The German Investment and Development Corporation DEG was a key partner from the outset. It provides financing for development and has been supporting the company for more than 10 years in creating prospects for growth and improving living conditions for local people. Mount Elgon Orchards embarked on a development partnership with DEG financed by the develoPPP.de-programme, which is promoted by the German Ministry for Economic Cooperation and Development.
Andersen, who is a trained doctor, initially concentrated on healthcare for her workforce. The nearest hospital was 30 kilometres away, and very few employees could afford to travel to it, so she set up a local health centre. ‘The centre is open to everyone,’ explains Julius Sakong, one of the managers: ‘Patients get good treatment and the right medication.’
The Andersen Medical Centre is now well established in the region and beyond, and the staff of around 35 treat nearly 40,000 patients a year. As well as facilities for outpatients and inpatients, the Centre has a laboratory, a treatment room for minor surgery, a maternity ward, and facilities for dental and orthopaedic treatment.
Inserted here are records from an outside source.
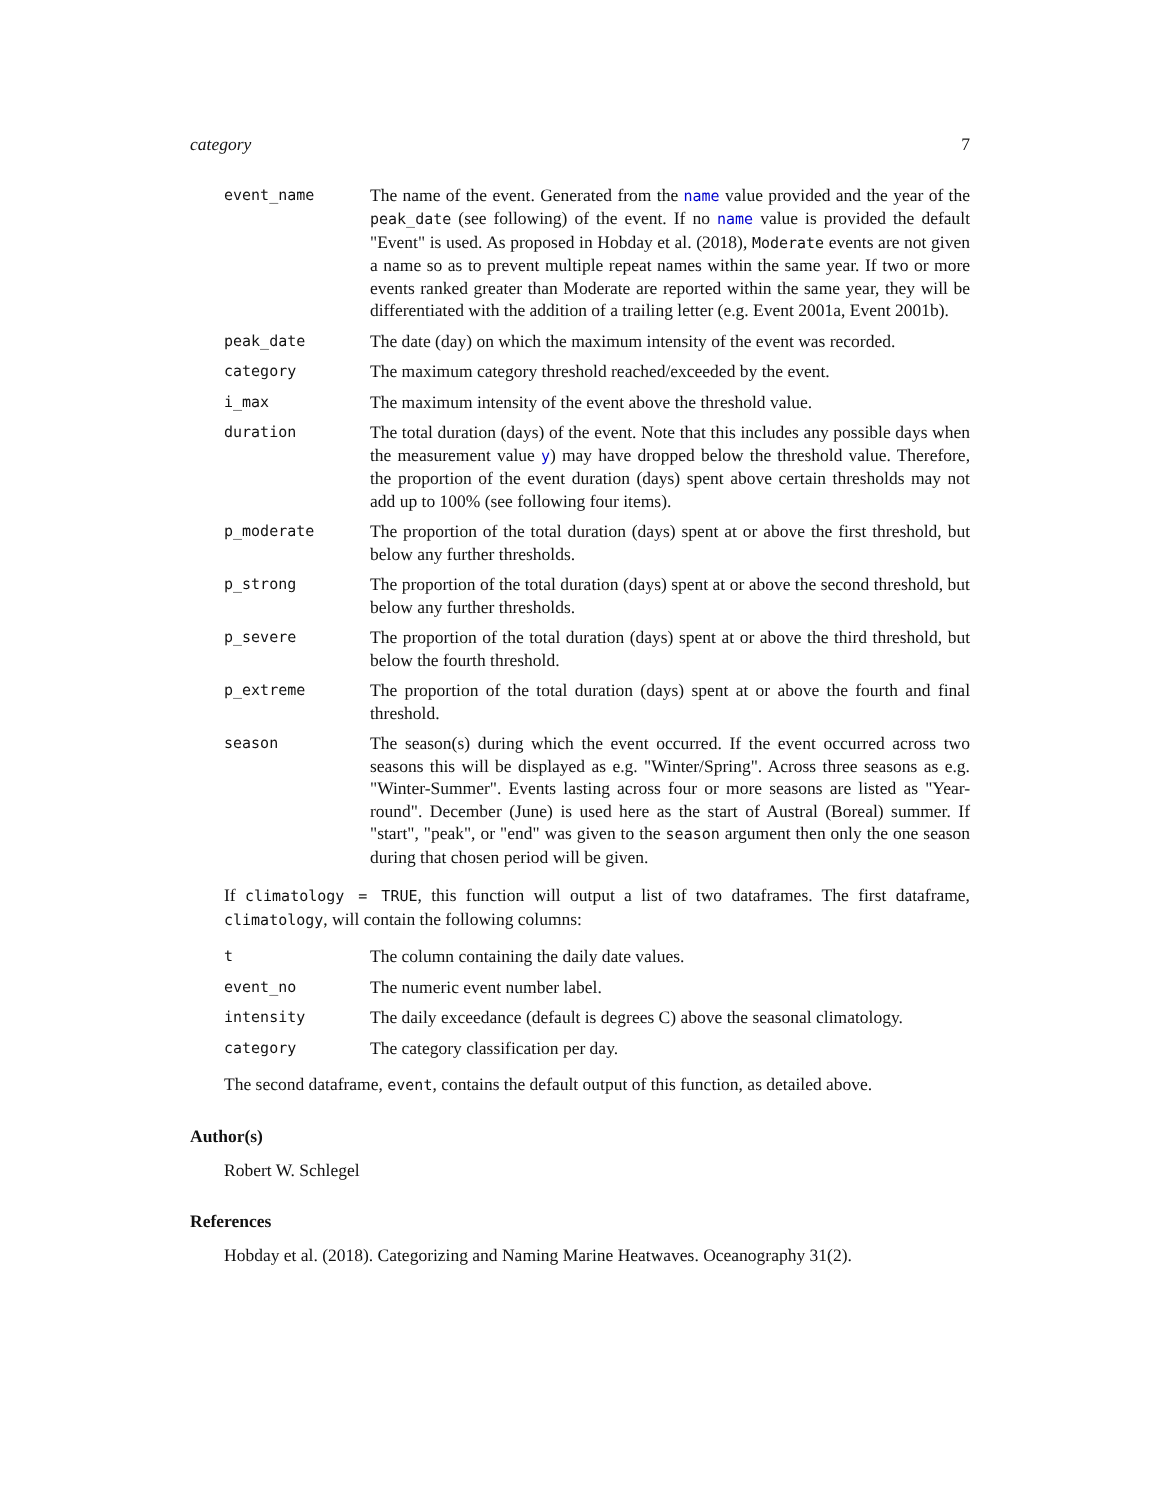category 7
event_name
The name of the event. Generated from the name value provided and the year of the peak_date (see following) of the event. If no name value is provided the default "Event" is used. As proposed in Hobday et al. (2018), Moderate events are not given a name so as to prevent multiple repeat names within the same year. If two or more events ranked greater than Moderate are reported within the same year, they will be differentiated with the addition of a trailing letter (e.g. Event 2001a, Event 2001b).
peak_date
The date (day) on which the maximum intensity of the event was recorded.
category
The maximum category threshold reached/exceeded by the event.
i_max
The maximum intensity of the event above the threshold value.
duration
The total duration (days) of the event. Note that this includes any possible days when the measurement value y) may have dropped below the threshold value. Therefore, the proportion of the event duration (days) spent above certain thresholds may not add up to 100% (see following four items).
p_moderate
The proportion of the total duration (days) spent at or above the first threshold, but below any further thresholds.
p_strong
The proportion of the total duration (days) spent at or above the second threshold, but below any further thresholds.
p_severe
The proportion of the total duration (days) spent at or above the third threshold, but below the fourth threshold.
p_extreme
The proportion of the total duration (days) spent at or above the fourth and final threshold.
season
The season(s) during which the event occurred. If the event occurred across two seasons this will be displayed as e.g. "Winter/Spring". Across three seasons as e.g. "Winter-Summer". Events lasting across four or more seasons are listed as "Year-round". December (June) is used here as the start of Austral (Boreal) summer. If "start", "peak", or "end" was given to the season argument then only the one season during that chosen period will be given.
If climatology = TRUE, this function will output a list of two dataframes. The first dataframe, climatology, will contain the following columns:
t
The column containing the daily date values.
event_no
The numeric event number label.
intensity
The daily exceedance (default is degrees C) above the seasonal climatology.
category
The category classification per day.
The second dataframe, event, contains the default output of this function, as detailed above.
Author(s)
Robert W. Schlegel
References
Hobday et al. (2018). Categorizing and Naming Marine Heatwaves. Oceanography 31(2).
It also runs a special programme for Home based Care and HIV/Aids.
HIV/Aids was a particular challenge: a lack of education and restricted access to drugs
made it harder to treat the virus, so in addition to the health centre, Andersen set up a mobile advice centre with support from the develoPPP.de programme. It offers free testing and advice in surrounding villages, and community helpers provide information and education about HIV.
Clinic worker Hellen Wanyonyi says ‘There used to be a lot of prejudice. Now, the education campaigns we run mean that people are more understanding and supportive of our clients.’ The clinic supports around 700 clients and offers women infected with HIV prophylaxis during their pregnancy. To promote preventive health care among her workforce, Andersen set up the Habitat for Humanity project. Families can apply for an affordable loan to purchase a plot of land and build a low-cost, high-quality and sustainable house.
These homes are designed according to their needs and provide access to clean water and a garden, where families can grow vegetables for their own use. Jessinda Mutimba lives in one of these houses with her husband and five children. ‘We are very proud of where we live’, she says. ‘It feels good to be able to provide my family with a clean and safe place to live.’